■ **What you will do**: What is the number of lines below that contain the word "Left"? Respond with that number alone.

Skeletal landmark data:
● ● ●

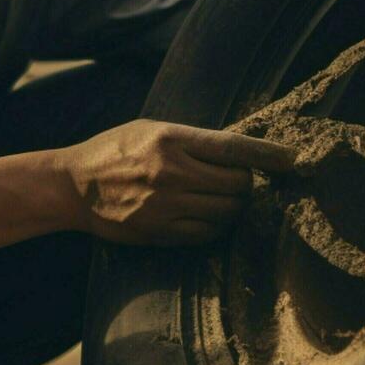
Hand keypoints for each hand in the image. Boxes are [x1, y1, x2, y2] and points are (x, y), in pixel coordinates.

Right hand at [57, 119, 297, 245]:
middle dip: (247, 184)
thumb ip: (194, 140)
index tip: (292, 160)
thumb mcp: (153, 130)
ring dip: (233, 206)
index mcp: (172, 139)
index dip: (269, 155)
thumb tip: (240, 152)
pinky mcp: (159, 231)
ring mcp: (165, 205)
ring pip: (227, 211)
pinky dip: (216, 226)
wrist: (71, 185)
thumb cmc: (116, 150)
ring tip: (221, 198)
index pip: (235, 147)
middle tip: (238, 182)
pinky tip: (206, 216)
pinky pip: (207, 233)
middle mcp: (171, 172)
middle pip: (238, 184)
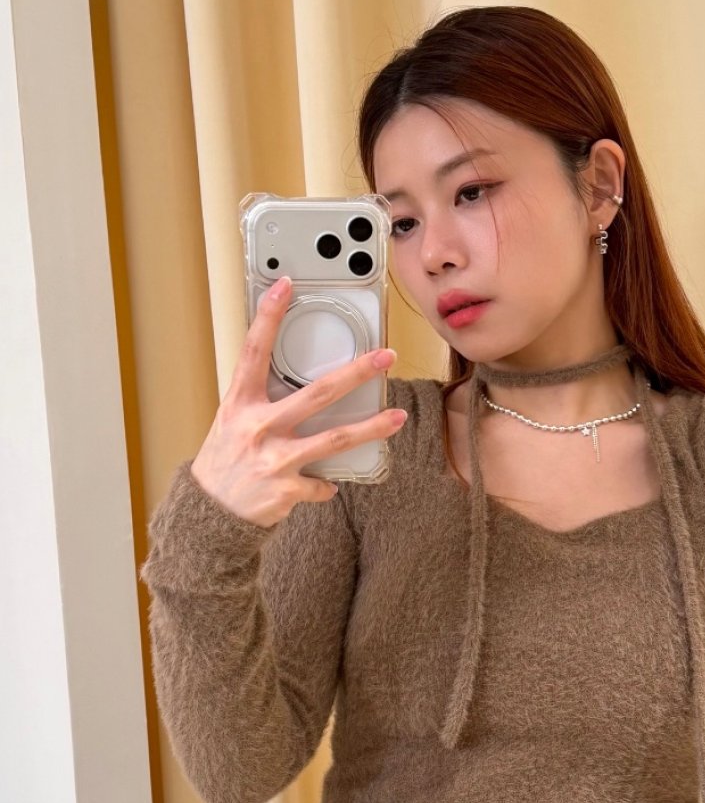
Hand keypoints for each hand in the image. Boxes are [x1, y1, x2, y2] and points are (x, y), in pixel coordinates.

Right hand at [190, 275, 406, 527]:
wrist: (209, 515)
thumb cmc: (224, 463)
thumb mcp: (232, 423)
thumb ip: (261, 403)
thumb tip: (302, 389)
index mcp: (240, 404)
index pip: (254, 351)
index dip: (269, 317)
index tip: (286, 287)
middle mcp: (258, 427)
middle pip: (317, 393)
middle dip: (355, 372)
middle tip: (384, 357)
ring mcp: (274, 459)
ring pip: (334, 439)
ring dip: (371, 428)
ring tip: (396, 417)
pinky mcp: (287, 488)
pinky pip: (321, 483)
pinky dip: (326, 486)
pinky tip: (326, 485)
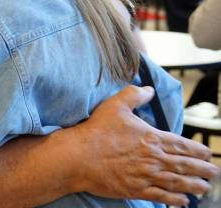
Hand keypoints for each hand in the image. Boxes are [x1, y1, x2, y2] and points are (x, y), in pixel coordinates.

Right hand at [72, 85, 218, 205]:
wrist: (80, 156)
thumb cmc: (97, 130)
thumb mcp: (115, 105)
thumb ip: (134, 94)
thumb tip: (149, 90)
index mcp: (151, 138)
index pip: (181, 145)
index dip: (197, 150)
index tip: (207, 153)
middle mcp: (153, 159)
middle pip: (184, 166)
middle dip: (202, 170)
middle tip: (214, 173)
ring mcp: (146, 176)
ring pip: (177, 183)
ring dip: (194, 186)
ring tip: (205, 188)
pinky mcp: (135, 190)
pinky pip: (161, 197)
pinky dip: (175, 200)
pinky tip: (183, 202)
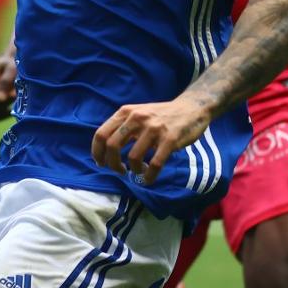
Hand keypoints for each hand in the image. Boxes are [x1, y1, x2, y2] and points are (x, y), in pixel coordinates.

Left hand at [91, 95, 211, 185]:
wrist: (190, 108)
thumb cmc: (160, 115)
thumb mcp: (137, 113)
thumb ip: (122, 126)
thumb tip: (105, 149)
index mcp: (125, 112)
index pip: (101, 134)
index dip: (97, 152)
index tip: (101, 163)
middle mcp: (137, 118)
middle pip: (112, 146)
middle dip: (112, 164)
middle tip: (120, 170)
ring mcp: (153, 129)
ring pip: (133, 157)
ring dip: (133, 170)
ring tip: (139, 171)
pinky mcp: (170, 140)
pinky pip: (155, 164)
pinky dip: (149, 176)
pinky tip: (148, 179)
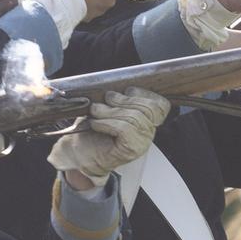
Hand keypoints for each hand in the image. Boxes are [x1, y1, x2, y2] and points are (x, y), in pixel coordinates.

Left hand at [49, 88, 170, 181]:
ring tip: (95, 111)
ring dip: (110, 111)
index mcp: (147, 120)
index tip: (127, 90)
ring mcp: (141, 143)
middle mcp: (148, 132)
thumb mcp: (107, 108)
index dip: (145, 93)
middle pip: (148, 108)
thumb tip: (117, 85)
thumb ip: (118, 98)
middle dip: (124, 100)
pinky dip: (107, 122)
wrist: (80, 154)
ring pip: (134, 118)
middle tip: (106, 98)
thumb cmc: (93, 131)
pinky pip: (124, 129)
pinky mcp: (131, 150)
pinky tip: (95, 123)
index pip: (161, 105)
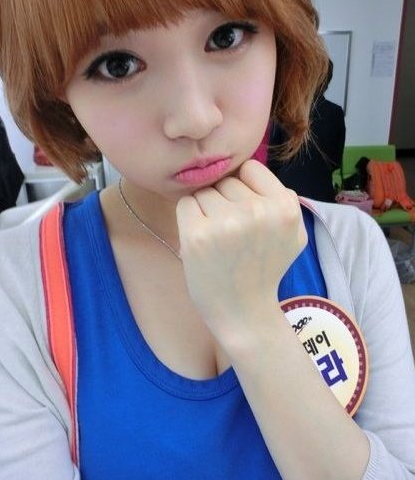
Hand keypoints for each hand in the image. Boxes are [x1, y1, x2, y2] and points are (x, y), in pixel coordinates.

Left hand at [176, 159, 306, 342]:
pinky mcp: (197, 235)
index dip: (245, 188)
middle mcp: (257, 212)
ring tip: (219, 240)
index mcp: (285, 208)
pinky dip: (189, 219)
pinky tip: (202, 241)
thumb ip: (282, 199)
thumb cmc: (265, 268)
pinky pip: (186, 204)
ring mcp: (226, 223)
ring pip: (205, 191)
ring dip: (206, 210)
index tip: (246, 214)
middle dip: (225, 201)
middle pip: (226, 180)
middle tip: (233, 235)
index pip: (251, 167)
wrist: (244, 312)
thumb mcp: (293, 233)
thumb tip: (252, 170)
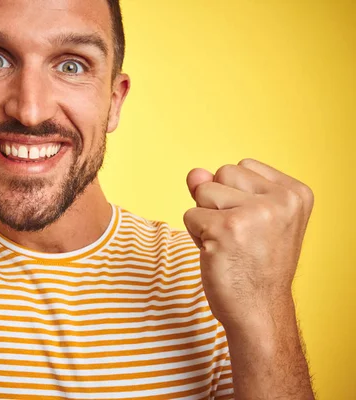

● ● ●

■ **Answer space**: 3